Ruszyła do wyjścia, słysząc że chłopak po
raz drugi myje dłonie. Zza drzwi ukazał się salon, przemieniony teraz bardziej
w jadalnie. Mały stolik stał się większy, a fotele i sofa zmieniły się w
krzesła. Blaise i Pansy kończyli pichcić, a Astoria z Millicentą rozkładać
sztućce oraz talerze.
-To był komplement – drgnęła, słysząc
jedwabisty głos tuż przy swoim uchu. Draco minął ją nonszalancko, machając
różdżką w stronę plamy krwi na podłodze. Gryfonka poczuła nagły żar na
policzkach, a w brzuchu stado hipogryfów latających w koło.

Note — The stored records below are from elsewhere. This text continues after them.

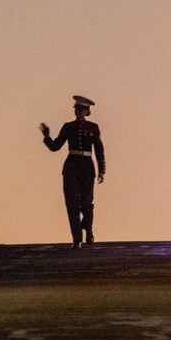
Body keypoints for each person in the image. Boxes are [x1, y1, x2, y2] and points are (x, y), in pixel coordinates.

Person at [40, 95, 106, 249]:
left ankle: (88, 228)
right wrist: (47, 136)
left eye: (82, 109)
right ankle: (77, 239)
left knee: (87, 204)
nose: (79, 112)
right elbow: (55, 147)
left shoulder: (93, 127)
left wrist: (102, 170)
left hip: (87, 168)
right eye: (77, 109)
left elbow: (99, 149)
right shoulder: (68, 127)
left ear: (87, 111)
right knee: (72, 204)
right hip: (71, 168)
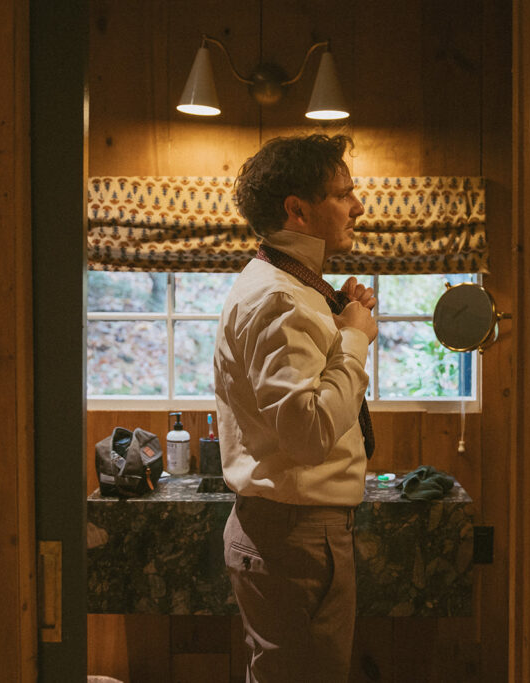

-Można już siadać – zakomenderował Diabeł,
podchodząc do stojącej samotnie prefekt. Uśmiechnął się w ten blaise’owaty
sposób, mrugając szelmowsko i obejmując dziewczynę w talii –Nie martw się,
skarbie. Nie mogę w pełni szczerze powiedzieć, że cię rozumiem. Nikt nie może,
ale świadomość.. kogoś w swojej głowie może być lekko uszczypliwa.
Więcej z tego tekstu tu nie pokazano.